As a wedding planner, I know that one of the main challenges our clients tackle is narrowing down their guest list. Coming from a huge family, I can totally relate - I struggled with a massive guest list when planning my own wedding.

As a general rule of the thumb, the more guests invited, the more expensive the wedding will be. You will have more people to feed, more drinks to pay for, more tables to decorate, more favors to buy, and the list goes on.

You might also be required to cap the guest list due to venue capacity restrictions, which means you can't invite everyone you originally hoped you could.

Getting started, you can just draft a rough list of all of the people you want to share your awesome celebration with (and ask your partner to do the same). List close family, extended family, friends from way back, new friends, maybe a co-worker or two, and even the few obligatory peeps your parents or "financial contributors" might ask/demand that you invite. After some back and forth (and a glass of wine or a beer), you and your partner will hopefully agree to some mutual vetoes.

Are you still over your guest capacity?

Keep in mind that about 80% of the total guests invited will usually attend. It is not a fool-proof formula, because this number will vary depending on the time of year, day of the week, location of the wedding, or if it's a holiday weekend.

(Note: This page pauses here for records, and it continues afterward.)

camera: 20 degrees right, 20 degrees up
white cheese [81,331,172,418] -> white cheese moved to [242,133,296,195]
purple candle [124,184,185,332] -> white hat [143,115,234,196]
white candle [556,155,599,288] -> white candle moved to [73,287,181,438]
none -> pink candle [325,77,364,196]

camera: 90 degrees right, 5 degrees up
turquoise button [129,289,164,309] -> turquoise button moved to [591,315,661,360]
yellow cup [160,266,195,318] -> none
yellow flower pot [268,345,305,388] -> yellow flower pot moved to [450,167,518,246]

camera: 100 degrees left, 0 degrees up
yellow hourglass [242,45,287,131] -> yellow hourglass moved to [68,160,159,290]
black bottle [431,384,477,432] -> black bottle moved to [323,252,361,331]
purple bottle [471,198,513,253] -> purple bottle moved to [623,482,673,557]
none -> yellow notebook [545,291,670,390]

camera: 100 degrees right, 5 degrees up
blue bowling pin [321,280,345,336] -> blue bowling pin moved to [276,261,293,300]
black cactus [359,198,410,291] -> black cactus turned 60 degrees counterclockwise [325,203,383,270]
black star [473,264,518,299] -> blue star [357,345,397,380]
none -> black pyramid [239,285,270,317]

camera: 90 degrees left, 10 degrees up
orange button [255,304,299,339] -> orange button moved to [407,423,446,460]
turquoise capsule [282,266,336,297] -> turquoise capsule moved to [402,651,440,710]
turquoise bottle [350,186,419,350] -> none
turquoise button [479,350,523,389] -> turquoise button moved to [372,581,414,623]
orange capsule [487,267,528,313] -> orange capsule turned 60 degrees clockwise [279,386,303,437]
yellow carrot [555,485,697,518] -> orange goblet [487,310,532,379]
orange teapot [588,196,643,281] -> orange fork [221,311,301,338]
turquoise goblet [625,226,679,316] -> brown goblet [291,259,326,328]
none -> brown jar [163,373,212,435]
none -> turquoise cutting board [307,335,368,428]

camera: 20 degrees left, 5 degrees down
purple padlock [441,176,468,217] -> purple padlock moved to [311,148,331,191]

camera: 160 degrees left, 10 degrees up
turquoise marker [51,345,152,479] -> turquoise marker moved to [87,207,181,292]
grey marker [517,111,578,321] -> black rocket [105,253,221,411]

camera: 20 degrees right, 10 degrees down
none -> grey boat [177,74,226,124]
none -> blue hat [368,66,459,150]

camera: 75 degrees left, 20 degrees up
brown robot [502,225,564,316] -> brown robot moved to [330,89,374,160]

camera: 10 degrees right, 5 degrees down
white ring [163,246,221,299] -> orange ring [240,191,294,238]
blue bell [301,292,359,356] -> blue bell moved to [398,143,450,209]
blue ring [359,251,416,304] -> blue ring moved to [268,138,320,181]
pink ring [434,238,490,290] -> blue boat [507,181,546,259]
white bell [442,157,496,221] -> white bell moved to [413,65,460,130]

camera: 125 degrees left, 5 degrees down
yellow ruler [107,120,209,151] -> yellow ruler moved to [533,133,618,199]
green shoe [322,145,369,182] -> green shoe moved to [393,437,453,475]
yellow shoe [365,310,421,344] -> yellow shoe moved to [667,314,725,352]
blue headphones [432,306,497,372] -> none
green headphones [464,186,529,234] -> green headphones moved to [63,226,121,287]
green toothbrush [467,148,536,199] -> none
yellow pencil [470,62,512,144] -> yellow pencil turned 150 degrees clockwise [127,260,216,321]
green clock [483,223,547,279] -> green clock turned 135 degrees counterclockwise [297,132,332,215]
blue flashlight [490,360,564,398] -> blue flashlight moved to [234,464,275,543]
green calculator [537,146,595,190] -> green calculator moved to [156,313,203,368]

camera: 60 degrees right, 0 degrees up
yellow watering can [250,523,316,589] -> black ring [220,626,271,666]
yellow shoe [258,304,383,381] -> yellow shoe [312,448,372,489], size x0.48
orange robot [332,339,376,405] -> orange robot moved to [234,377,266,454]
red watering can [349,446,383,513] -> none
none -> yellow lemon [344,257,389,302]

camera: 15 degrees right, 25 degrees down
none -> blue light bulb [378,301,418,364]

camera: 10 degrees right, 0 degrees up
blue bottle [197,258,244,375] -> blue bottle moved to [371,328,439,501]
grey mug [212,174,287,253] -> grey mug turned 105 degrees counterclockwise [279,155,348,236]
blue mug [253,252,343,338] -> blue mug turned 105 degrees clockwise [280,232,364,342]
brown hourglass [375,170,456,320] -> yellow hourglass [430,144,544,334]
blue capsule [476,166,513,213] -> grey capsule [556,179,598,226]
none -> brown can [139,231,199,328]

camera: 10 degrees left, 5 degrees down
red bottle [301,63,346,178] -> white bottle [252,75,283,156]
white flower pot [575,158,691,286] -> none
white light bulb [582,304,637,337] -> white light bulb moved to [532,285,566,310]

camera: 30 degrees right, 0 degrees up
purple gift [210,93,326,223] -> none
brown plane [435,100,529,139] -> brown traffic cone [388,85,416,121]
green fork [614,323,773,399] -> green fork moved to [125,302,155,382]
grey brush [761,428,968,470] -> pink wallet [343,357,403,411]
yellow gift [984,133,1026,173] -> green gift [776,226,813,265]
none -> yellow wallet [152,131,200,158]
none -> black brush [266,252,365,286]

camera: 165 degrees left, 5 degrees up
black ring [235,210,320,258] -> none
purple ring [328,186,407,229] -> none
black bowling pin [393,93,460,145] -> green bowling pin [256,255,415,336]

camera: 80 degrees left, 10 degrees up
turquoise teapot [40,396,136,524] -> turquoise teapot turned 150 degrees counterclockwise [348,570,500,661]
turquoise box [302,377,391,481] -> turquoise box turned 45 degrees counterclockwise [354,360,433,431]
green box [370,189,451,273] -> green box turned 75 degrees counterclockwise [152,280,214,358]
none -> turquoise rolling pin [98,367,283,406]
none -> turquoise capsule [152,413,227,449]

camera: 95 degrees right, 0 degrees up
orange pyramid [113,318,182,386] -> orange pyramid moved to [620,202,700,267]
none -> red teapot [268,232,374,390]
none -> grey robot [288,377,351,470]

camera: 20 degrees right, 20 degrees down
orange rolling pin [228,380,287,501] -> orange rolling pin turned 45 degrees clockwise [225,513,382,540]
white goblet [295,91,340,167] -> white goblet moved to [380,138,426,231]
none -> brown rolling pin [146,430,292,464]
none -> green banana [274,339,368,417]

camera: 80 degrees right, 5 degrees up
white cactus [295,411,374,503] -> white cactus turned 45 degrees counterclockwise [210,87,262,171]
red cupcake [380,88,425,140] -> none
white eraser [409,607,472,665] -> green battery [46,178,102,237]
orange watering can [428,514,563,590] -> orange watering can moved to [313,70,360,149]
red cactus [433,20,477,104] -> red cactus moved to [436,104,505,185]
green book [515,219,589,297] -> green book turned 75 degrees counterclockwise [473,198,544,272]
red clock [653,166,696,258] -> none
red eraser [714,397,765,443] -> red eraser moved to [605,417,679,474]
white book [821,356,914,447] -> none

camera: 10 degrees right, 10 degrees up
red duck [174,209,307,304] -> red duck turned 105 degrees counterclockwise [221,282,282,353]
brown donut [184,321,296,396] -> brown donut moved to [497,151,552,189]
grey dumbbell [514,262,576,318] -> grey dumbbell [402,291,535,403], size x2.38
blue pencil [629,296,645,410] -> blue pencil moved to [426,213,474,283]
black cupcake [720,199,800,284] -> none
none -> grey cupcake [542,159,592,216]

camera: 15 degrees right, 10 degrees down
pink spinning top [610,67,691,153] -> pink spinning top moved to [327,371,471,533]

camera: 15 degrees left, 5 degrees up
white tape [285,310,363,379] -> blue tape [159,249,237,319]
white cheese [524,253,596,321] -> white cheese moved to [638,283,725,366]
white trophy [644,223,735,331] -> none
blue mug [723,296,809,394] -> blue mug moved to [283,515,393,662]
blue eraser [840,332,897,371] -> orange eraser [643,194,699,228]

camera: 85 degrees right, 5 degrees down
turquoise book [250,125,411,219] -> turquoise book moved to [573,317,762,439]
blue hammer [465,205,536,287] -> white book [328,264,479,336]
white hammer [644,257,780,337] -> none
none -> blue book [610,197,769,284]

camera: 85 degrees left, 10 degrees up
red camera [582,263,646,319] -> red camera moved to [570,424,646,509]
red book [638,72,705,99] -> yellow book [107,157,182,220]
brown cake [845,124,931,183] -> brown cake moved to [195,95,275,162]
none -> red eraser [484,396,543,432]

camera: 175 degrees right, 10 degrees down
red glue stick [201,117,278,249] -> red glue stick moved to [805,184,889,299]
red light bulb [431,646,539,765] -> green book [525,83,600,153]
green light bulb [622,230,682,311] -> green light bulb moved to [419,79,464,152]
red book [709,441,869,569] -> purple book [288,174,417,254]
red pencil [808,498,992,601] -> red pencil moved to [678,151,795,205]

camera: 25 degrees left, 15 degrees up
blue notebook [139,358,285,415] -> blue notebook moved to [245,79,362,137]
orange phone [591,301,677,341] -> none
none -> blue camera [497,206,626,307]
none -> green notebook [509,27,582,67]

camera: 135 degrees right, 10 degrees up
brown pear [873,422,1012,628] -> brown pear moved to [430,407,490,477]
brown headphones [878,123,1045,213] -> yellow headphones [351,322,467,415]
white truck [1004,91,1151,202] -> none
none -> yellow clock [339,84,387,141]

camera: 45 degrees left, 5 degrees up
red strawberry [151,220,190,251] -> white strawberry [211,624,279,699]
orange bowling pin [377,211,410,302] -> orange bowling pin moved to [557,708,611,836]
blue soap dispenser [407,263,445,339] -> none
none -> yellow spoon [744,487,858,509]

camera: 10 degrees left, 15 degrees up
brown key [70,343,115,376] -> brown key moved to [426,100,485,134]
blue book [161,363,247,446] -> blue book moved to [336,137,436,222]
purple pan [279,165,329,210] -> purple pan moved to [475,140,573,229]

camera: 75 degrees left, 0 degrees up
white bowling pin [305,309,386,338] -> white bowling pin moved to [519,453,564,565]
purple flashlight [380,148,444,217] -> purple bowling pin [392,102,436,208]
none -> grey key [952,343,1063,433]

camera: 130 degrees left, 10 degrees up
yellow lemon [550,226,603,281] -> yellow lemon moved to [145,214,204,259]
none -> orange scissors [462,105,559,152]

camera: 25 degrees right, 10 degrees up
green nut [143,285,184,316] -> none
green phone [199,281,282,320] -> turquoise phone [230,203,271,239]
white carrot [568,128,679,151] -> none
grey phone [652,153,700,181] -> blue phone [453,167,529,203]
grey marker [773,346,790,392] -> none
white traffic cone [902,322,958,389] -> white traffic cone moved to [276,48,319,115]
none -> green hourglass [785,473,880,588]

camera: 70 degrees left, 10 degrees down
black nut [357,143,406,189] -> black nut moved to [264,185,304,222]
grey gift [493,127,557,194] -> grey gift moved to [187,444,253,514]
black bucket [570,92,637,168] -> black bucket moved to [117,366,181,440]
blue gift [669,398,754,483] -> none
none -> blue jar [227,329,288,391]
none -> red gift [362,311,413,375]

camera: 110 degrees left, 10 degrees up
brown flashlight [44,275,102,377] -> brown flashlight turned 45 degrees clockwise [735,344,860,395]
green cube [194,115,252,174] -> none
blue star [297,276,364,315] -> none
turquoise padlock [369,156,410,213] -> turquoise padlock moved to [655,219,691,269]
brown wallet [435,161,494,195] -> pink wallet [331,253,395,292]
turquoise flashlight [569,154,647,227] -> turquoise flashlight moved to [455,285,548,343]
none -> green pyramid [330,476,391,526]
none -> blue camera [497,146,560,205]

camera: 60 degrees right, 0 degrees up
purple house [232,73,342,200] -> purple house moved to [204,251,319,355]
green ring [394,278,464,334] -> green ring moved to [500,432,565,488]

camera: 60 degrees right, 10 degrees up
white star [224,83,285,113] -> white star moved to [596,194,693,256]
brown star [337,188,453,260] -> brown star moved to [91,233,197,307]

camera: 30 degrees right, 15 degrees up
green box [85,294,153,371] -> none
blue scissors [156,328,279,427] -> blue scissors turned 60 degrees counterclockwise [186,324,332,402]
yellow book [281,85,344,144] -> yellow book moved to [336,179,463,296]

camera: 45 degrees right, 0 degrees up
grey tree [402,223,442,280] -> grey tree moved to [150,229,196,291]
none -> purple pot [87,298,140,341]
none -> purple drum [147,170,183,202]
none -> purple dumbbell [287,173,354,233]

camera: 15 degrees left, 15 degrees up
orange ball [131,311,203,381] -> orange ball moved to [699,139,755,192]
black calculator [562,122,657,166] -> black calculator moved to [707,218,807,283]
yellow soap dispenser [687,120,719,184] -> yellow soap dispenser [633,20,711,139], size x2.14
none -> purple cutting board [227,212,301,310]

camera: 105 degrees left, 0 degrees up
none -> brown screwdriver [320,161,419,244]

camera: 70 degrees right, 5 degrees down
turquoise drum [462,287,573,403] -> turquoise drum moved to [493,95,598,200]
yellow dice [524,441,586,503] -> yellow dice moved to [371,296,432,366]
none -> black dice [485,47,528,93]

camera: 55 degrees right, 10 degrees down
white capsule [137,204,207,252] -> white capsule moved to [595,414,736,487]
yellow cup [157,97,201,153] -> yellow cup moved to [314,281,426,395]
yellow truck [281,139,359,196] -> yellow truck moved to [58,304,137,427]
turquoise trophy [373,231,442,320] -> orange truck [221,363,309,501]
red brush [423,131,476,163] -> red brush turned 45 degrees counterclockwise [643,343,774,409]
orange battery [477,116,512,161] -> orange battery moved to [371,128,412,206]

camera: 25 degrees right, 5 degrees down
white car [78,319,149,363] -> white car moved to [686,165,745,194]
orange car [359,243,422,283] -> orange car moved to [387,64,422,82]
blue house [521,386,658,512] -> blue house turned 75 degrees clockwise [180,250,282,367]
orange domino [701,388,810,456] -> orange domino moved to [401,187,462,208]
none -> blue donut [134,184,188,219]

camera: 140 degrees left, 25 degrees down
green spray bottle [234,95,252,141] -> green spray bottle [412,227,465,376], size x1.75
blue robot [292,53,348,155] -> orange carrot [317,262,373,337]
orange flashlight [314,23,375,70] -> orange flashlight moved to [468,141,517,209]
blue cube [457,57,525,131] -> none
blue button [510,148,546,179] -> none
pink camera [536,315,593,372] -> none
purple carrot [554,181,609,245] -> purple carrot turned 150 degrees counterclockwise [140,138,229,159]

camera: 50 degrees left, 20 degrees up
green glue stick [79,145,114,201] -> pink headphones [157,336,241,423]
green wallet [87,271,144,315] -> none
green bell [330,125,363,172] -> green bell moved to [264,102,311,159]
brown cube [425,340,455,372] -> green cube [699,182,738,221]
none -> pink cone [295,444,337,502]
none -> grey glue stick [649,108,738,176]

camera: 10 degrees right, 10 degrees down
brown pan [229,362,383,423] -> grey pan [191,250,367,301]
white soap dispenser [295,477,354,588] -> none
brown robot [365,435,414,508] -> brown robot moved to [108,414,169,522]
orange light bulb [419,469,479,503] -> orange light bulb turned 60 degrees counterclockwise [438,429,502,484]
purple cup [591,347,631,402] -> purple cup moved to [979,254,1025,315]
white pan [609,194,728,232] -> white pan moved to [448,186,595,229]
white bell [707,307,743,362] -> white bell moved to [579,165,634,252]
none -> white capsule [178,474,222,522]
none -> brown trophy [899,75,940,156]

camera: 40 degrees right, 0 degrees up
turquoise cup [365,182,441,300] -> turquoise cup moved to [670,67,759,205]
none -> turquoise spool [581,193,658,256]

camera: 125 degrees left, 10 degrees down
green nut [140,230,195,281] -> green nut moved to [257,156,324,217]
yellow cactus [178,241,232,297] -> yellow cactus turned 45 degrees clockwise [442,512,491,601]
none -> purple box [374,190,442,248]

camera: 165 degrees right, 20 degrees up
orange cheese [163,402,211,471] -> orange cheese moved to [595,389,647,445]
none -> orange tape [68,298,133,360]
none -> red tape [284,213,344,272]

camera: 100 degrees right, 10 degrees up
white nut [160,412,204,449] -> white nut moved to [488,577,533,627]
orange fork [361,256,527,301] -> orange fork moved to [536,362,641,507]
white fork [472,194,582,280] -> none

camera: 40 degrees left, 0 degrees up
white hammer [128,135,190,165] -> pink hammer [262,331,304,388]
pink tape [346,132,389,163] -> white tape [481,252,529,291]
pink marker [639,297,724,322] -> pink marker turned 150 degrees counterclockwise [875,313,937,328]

Here's a few more tips to quickly reduce the guest list:

1. Have an adults-only wedding

I made three exceptions to that rule: my nieces were flower girls and my nephew was the ring bearer; we allowed nursing babies; and we offered the bridal party the option of bringing their children. We made sure to explain this policy up front in our emailed save the date. When we mailed the invitation, we wrote #__ of seats reserved on the inner flap of the envelope to remind those that may have forgotten.

2. Remove guilt from the equation

We realized quickly that 10-15 people on the list were people we felt we somehow owed an invitation. If you haven't kept in touch with someone for years and they are not significant to you are your partner now, maybe you should just scratch them off of the list.

3. Be selective about your +1 allowance

We made these cuts/allowances on a case-by-case basis. If one of our recently-coupled friends or family members was traveling a significant distance and didn't know many of the guests, then we offered a +1. If they knew many of our guests and we did not really know their new fling, then we did not extend the +1 invitation.

4. Send out invitations in multiple rounds

I sent my invitations out three months before the wedding, with an online RSVP function, and in three staggered rounds.

  1. The first round had all of the "musts" as far as my husband and I were concerned. We gave them a month to RSVP before harassing them for a response.
  2. Once we knew who could not make it from the "must" list, we sent another round of about 10-15 more guests that we really wanted to have, which was about two months before the wedding (we gave them a few weeks to RSVP).
  3. Based on round two responses, we sent the third and final round of invites (mostly our parents' friends) about six weeks before the wedding. This allowed us to invite about 20-25 more people than we originally thought we could!

If all else fails and the list is still too long, you can always elope!

What were your best methods of attack when it came to the guest list?